To fight the drug crisis, the government must secure the southern border
Our country used the COVID-19 pandemic to shut down our economy for a year and a half and demonize fellow citizens who were considered noncompliant or insufficiently serious about the virus and the measures ordered to arrest it. Even as vaccines became available and the virus became less severe and more contained, public health officials insisted that people must change their everyday lives to accommodate it. Meanwhile, another, more deadly public health crisis has been allowed to run unchecked.
Every single day, more than 100 people in America die from a drug overdose. In the past three years alone, drug-related deaths have
increased by 31%
, and have
quadrupled since 1999
. And unlike the COVID-19 pandemic, this crisis directly affects our nation’s future generations — younger and otherwise healthy Americans. Indeed, one study found that, between 2015 and 2019, young people lost an estimated
1.2 million years of life
due to drug overdoses.
Driven largely by illegal fentanyl, drug deaths are now the leading cause of death for people between the ages of 18 and 45. Let that sink in: In the United States today, a young adult is more likely to die from a drug overdose than he is of cancer, in a car accident, or by suicide. The most recent numbers should be setting off alarms: More than 100,000 people lost their lives to drug deaths in 2021 — to say nothing of other associated injuries, the familial and social destruction drugs cause, and the crime rates that typically follow them.
If a terrorist cell were to attack an American city and we lost 100,000 people as a result, we would not hesitate to hold those responsible accountable. Yet, when we have a preventable drug crisis, the ruling class of Democrats and their allies in the media seem to be asleep.
The problem, unlike COVID-19, is about will, not ability. The vast majority of illegal fentanyl in this country flows through our southern border. Democrats and the media will admit as much but claim the problem is one of porosity, which is an insulting understatement. A “porous border” implies that there are just small perforations in our immigration enforcement system. That does not come anywhere close to defining the state of our southern border right now. Our border is no more perforated than Niagara Falls is a babbling brook.

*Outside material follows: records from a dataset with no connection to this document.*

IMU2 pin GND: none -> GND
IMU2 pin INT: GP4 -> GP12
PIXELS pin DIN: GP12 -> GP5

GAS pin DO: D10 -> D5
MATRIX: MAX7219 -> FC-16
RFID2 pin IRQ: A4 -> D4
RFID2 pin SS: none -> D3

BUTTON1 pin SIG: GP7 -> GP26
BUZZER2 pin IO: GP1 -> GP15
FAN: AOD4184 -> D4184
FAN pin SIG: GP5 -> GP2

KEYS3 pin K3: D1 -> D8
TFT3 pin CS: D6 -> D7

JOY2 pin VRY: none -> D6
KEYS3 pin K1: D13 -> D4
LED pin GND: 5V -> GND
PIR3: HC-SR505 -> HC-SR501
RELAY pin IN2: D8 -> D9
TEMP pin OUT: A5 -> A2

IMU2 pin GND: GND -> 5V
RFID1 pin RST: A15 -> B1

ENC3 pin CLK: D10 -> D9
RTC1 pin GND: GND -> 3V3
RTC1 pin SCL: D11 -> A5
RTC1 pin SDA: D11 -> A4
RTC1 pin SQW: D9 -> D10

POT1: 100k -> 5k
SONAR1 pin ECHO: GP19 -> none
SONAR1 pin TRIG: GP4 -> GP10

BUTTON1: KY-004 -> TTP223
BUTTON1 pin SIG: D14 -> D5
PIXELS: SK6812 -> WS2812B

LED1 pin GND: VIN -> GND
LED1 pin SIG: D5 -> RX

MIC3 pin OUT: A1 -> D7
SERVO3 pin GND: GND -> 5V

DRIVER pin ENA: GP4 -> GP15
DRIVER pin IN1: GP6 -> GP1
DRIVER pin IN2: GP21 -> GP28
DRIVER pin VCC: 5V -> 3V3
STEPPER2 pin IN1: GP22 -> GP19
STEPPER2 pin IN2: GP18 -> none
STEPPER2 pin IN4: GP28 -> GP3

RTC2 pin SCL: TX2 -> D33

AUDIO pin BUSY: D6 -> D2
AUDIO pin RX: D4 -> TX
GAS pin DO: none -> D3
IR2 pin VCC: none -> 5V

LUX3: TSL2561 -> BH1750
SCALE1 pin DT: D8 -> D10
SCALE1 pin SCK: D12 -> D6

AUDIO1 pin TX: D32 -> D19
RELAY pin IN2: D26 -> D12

Our ignored border policies, and the government’s blase attitude about enforcing them, have turned border states like my home state of Arizona into the drug cartels’ and dealers’ main transportation hub. And while the problem may start near the border, drug trafficking is fueling the addiction and death of young people throughout the U.S.
Securing the border once and for all is not only our constitutional duty — it should be our top public health and safety priority. To be sure, an insecure border weakens our sovereignty and increases the stress on border towns and federal systems that have to provide for the millions of illegal immigrants who pour into our country. It costs our health, law enforcement, education, and other service institutions dearly, as well as the citizens who are expected to cover them. But more importantly, an insecure border endangers lives. Secure it, and you will save thousands, maybe even hundreds of thousands, of young people who otherwise might have fallen into a life of addiction.
Our government proved during the COVID-19 pandemic that it is more than capable of taking seriously a public health crisis and launching a full-fledged effort to fight it. The good news is this massive and growing public health crisis is solvable and, unlike COVID, can be fought without violating our rights. In fact, fighting the drug crisis by securing the border and deploying other law enforcement tools would actually strengthen our constitutional right to live freely and safely. As attorney general of Arizona, I would work every day to make sure Arizonans have that right.
It’s been nearly 2,000 years since the Roman Emperor Nero’s death — and there’s a reason we still know about him. This is not Rome, but too many right now think the best solution is to play the fiddle while the social destruction continues apace and unabated. But the fire is here and everyone knows it. There are no more excuses.
Abraham Hamadeh is a former prosecutor and U.S. Army Reserve captain and intelligence officer and is the Trump-endorsed candidate for Arizona attorney general.